START EXERCISE TEXT

Lo-Q has very large customers with only early stage implementations. These parks could drive a step change in Lo-Q’s revenues if penetration of their large park attendees accelerates significantly, he added.

Another software company that impressed today was Advanced Computer Software (LON:ASW), where results underlined why it deserves a premium rating, said N+1 Singer.

“Advanced Computer Software delivered another robust set of full year results, posting organic growth across all three divisions."

“With high levels of recurring revenues and nearly £190m of future contracted revenue, there is solid underpinning to our forecasts. We look forward to another year of delivery,” it concluded.

N+1 also suggests drugs developer Silence Therapeutics (LON:SLN) is poised for success.

Silence, which specialises in small interfering RNA (siRNA) that silences genes, has a strong technology platform in an emerging field of biotechnology.

It said a revised strategy, allied to April’s successful £19mln cash call, has put it in a position to deliver high returns from its research programme.

Simba Energy, meanwhile, received another ‘buy’ rating from Old Park Lane Capital following an update today.

“This news represents further operational progress for Simba, which has been augmenting its technical team in anticipation of the ratification of the PSC,” analyst Barney Gray said in a note.

“An exploration programme on this highly prospective acreage is currently being finalised and an early stage farm-out is currently under consideration with several interested parties.”

It was mixed news for a cash-strapped chancellor today as he prepares to unveil his latest spending cuts on the country.

On the plus side, analysts at Deutsche Bank have upgraded the target price for state-controlled Lloyds Banking Group (LON:LLOY) to 72p from 64p.

END EXERCISE TEXT

## EXERCISE INSTRUCTIONS
**A.** Copy the market report between "N+1 also suggests" and "its research programme.", inclusive, swapping "revised strategy" for "new strategy".
**B.** According to the market report, what new target price did Deutsche Bank set for Lloyds Banking Group?
**C.** For each statement below, say whether it agrees with the market report. Answer yes or no, and quote the words of the report that decide it.
(i) Advanced Computer Software posted organic growth in all three of its divisions.
(ii) Silence Therapeutics raised cash in March.
(iii) Old Park Lane Capital gave Simba Energy a 'sell' rating.

START SOURCE INFORMATION

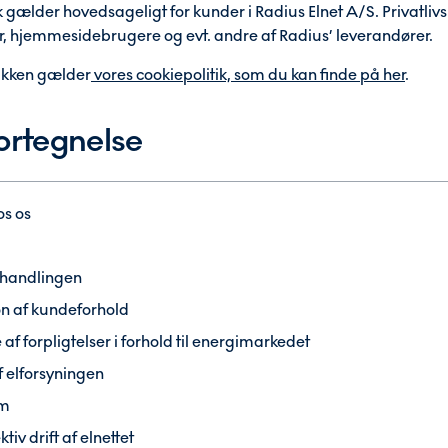
k gælder hovedsageligt for kunder i Radius Elnet A/S. Privatliv
rer, hjemmesidebrugere og evt. andre af Radius’ leverandører.
tikken gælder
vores cookiepolitik, som du kan finde på her
.
ortegnelse
os os
behandlingen
on af kundeforhold
af forpligtelser i forhold til energimarkedet
f elforsyningen
øm
tiv drift af elnettet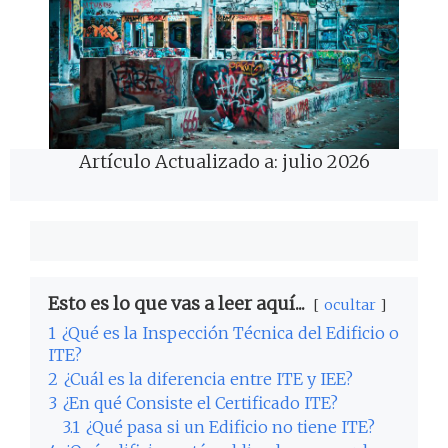
Artículo Actualizado a: julio 2026
Esto es lo que vas a leer aquí...
ocultar
1
¿Qué es la Inspección Técnica del Edificio o
ITE?
2
¿Cuál es la diferencia entre ITE y IEE?
3
¿En qué Consiste el Certificado ITE?
3.1
¿Qué pasa si un Edificio no tiene ITE?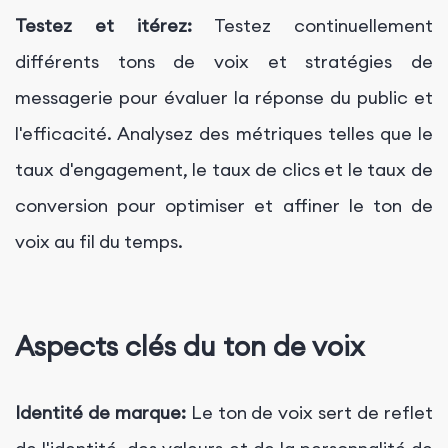
Testez et itérez:
Testez continuellement
différents tons de voix et stratégies de
messagerie pour évaluer la réponse du public et
l'efficacité. Analysez des métriques telles que le
taux d'engagement, le taux de clics et le taux de
conversion pour optimiser et affiner le ton de
voix au fil du temps.
Aspects clés du ton de voix
Identité de marque:
Le ton de voix sert de reflet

END SOURCE INFORMATION

## YOUR WRITTEN ANSWERS
**A.**
N+1 also suggests drugs developer Silence Therapeutics (LON:SLN) is poised for success.

Silence, which specialises in small interfering RNA (siRNA) that silences genes, has a strong technology platform in an emerging field of biotechnology.

It said a new strategy, allied to April’s successful £19mln cash call, has put it in a position to deliver high returns from its research programme.

**B.** 72p, up from 64p.

**C.**
(i) Yes: "posting organic growth across all three divisions"
(ii) No: "April’s successful £19mln cash call"
(iii) No: "received another ‘buy’ rating from Old Park Lane Capital"